Mais, même jusqu'à cet âge, cet accompagnement reste complexe à obtenir pour les sortant de l'ASE. D’après le collectif Cause majeur !, sur les 84 000 jeunes concernés, seuls 30 000 sont accompagnés. La Cnape, dans ses 14 mesures d’urgence, réclame la mise en place d’un « droit opposable à l’accompagnement vers l’âge adulte » pour garantir leur insertion.

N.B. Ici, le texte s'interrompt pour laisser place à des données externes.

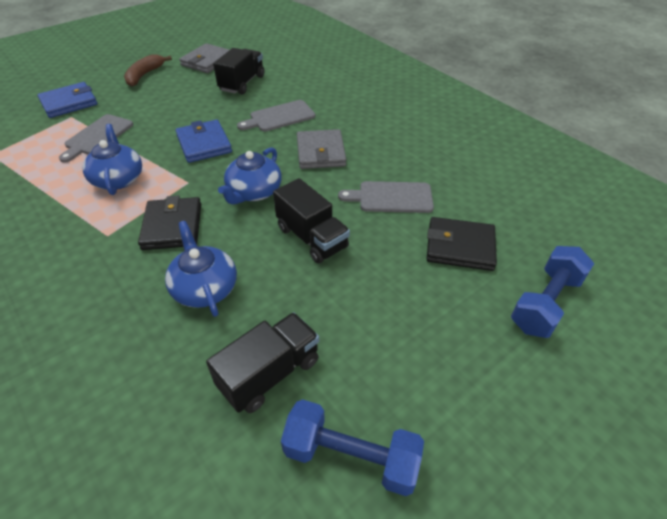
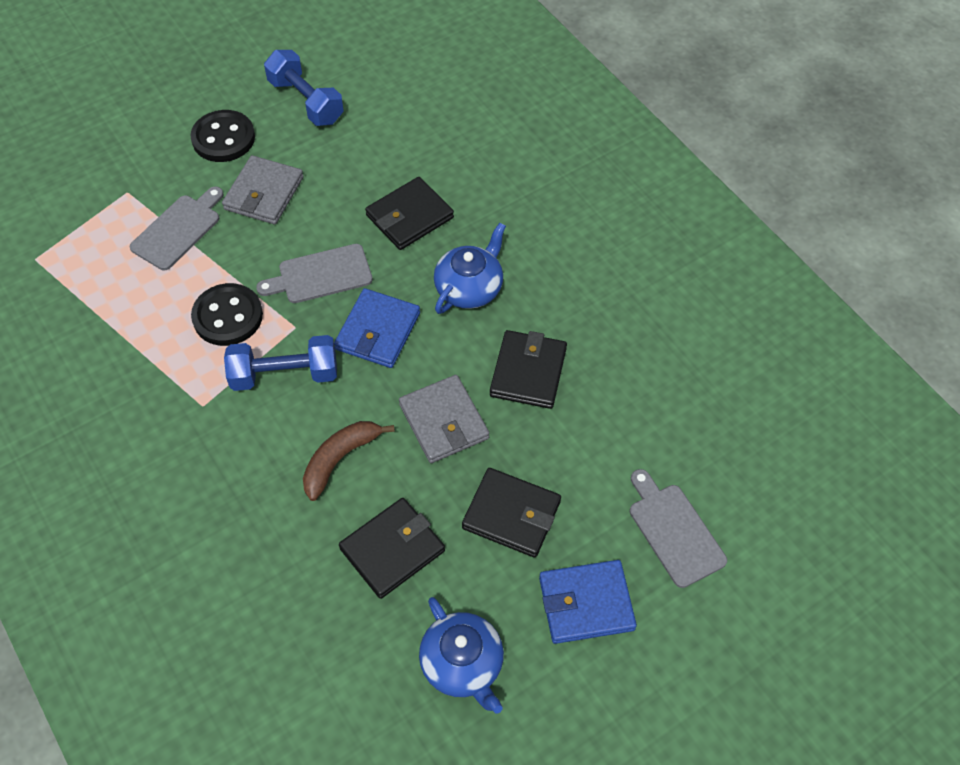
black button: 0 -> 2
black truck: 3 -> 0
black wallet: 2 -> 4
blue teapot: 3 -> 2

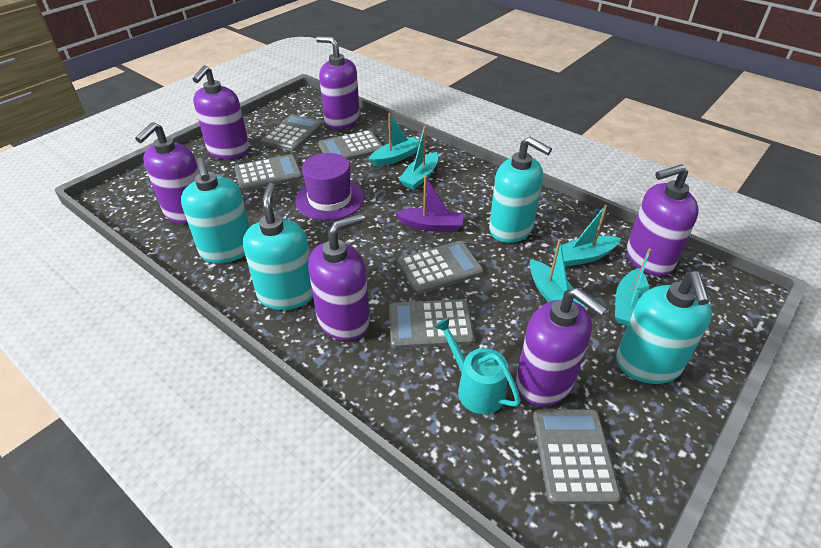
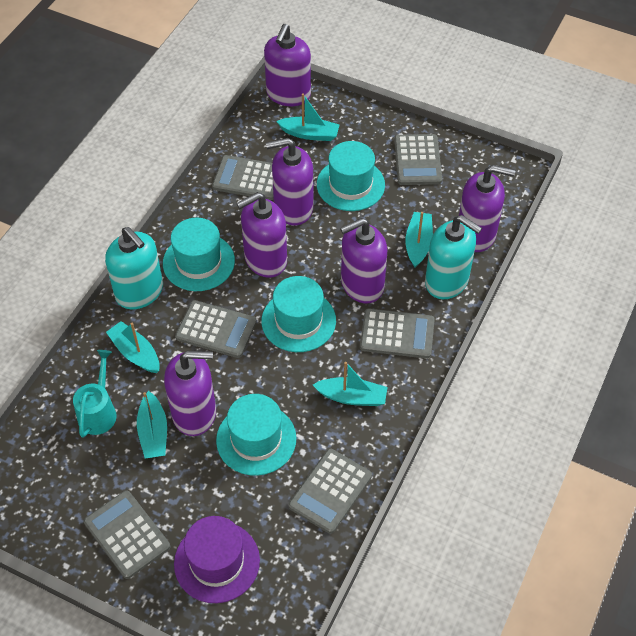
purple boat: 1 -> 0
turquoise hat: 0 -> 4
turquoise soap dispenser: 4 -> 2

Enfin, les professionnels du secteur fustigent une application des textes à géométrie variable selon les territoires. La Cnape énumère plusieurs demandes des acteurs auditionnés par la commission : harmonisation entre département, budget de 2 milliards d’euros pour « assurer un accompagnement complet ». Un arrêté du 7 juin 2024 fixe le montant du financement de l'Etat – 49,75 millions d’euros – pour le maintien de la prise en charge des jeunes majeurs par l'aide sociale à l'enfance par département. La fédération demande aussi à généraliser à tous les jeunes accompagnés par l’ASE, dès leurs 18 ans, le pécule déjà attribué à certains d’entre eux aujourd’hui. Une proposition de loi visant à garantir la sécurité alimentaire des 18 à 25 ans, déposée au Sénat le 8 mars 2024, propose de leur remettre chaque mois un chèque alimentation lorsque leurs ressources sont « inférieures à un plafond fixé par décret en Conseil d’Etat ». Une seule lecture à la Chambre haute a eu lieu pour le moment.

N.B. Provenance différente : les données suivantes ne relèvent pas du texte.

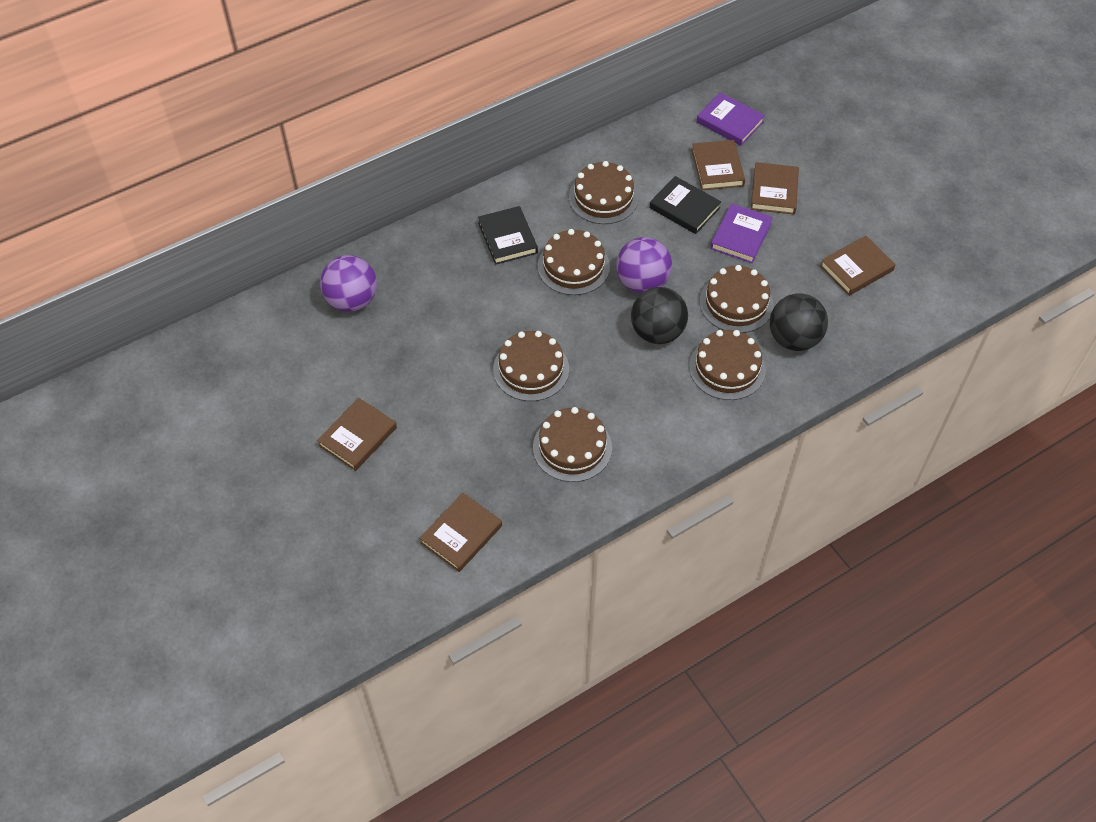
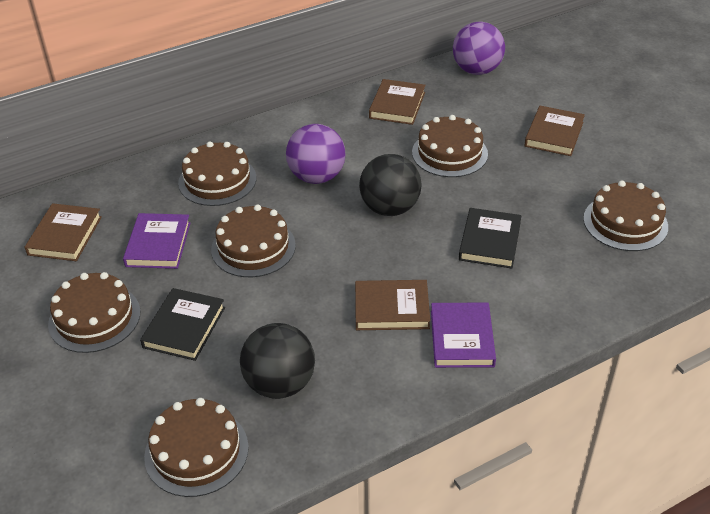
brown book: 5 -> 4

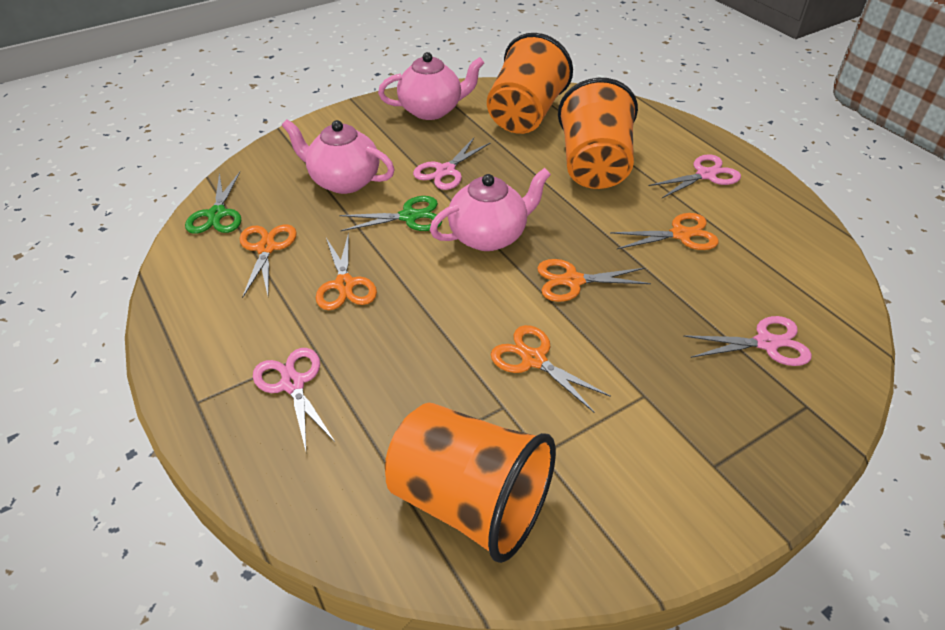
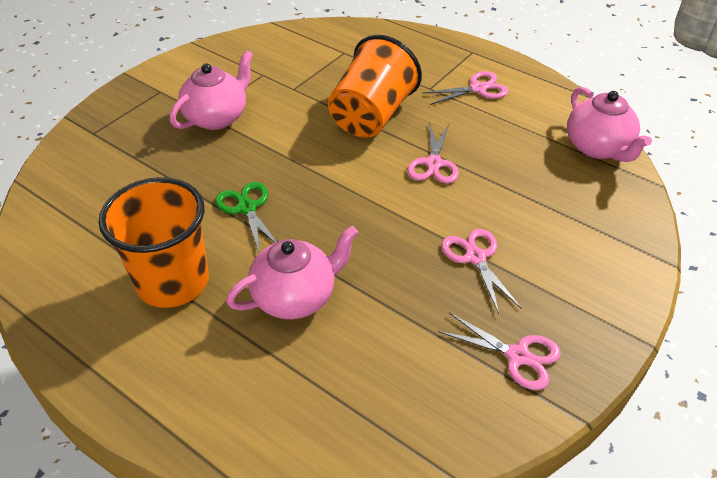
green scissors: 2 -> 1
orange cup: 3 -> 2
orange scissors: 5 -> 0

- La santé des enfants protégés
Alors que la santé des enfants protégés est dégradée par rapport à la population générale (voir le 16e rapport de l’ONPE au gouvernement et au Parlement, remis à la secrétaire d’Etat chargée de la protection de l’enfance en juillet 2022), la commission d’enquête en a fait une de ses priorités. Pour preuve : un groupe de travail thématique y est consacré.
Solution avancée : la généralisation des expérimentations « santé protégée » et de Pegase (Protocole de santé standardisé appliqué aux enfants bénéficiant avant l'âge de 5 ans d'une mesure de protection de l'enfance). La première a été annoncée lors du comité interministériel à l’enfance (CIE) du 20 novembre 2023, tandis que Pegase est autorisé par un arrêté du 30 juillet 2024.
La commission d’enquête fait remonter aussi le besoin de formation spécifique en pédiatrie sociale pour les infirmières en pratique avancée, les psychologues, les professionnels de santé en général ainsi que pour les éducateurs.
- Les enfants protégés en situation de handicap
D’après la Cnape, un quart des enfants protégés sont en situation de handicap. L'organisation réclame « le maillage de l’ensemble du territoire national de solutions d’accueil alliant le soin et l’éducatif dédiées aux enfants en situation de handicap et protégés ». Le sujet d’une coopération entre l’Etat et les départements pour accompagner ces enfants a été abordé en mai lors d’une rencontre du Cnaemo, de l’Anmecs et du GEPSo avec le cabinet du ministère de l’enfance, de la jeunesse et des familles.
- Mineurs et justice
Gabriel Attal voulait réformer dès la rentrée l’excuse de minorité, qui atténue les responsabilités des mineurs par rapport aux majeurs en cas de crimes ou de délits commis. La Cnape rappelle dans ses 14 mesures qu’il s’agit pourtant d’un principe fondateur de la justice pénale des mineurs et s’inquiète de cette « dérive sécuritaire de la justice pénale des mineurs ». Elle appelle à privilégier les mesures éducatives prévues dans la loi, ce qu’Unicef demande également. Lyes Louffok, ancien enfant confié et cofondateur du comité de vigilance des enfants placés, propose dans le cadre de la commission d’enquête sur la protection de l’enfance que chaque enfant placé sous la protection de l’ASE ait à ses côtés un avocat. Plus largement, les associations (Cnape, Unicef, Anmecs) réclament que les droits des enfants soient respectés.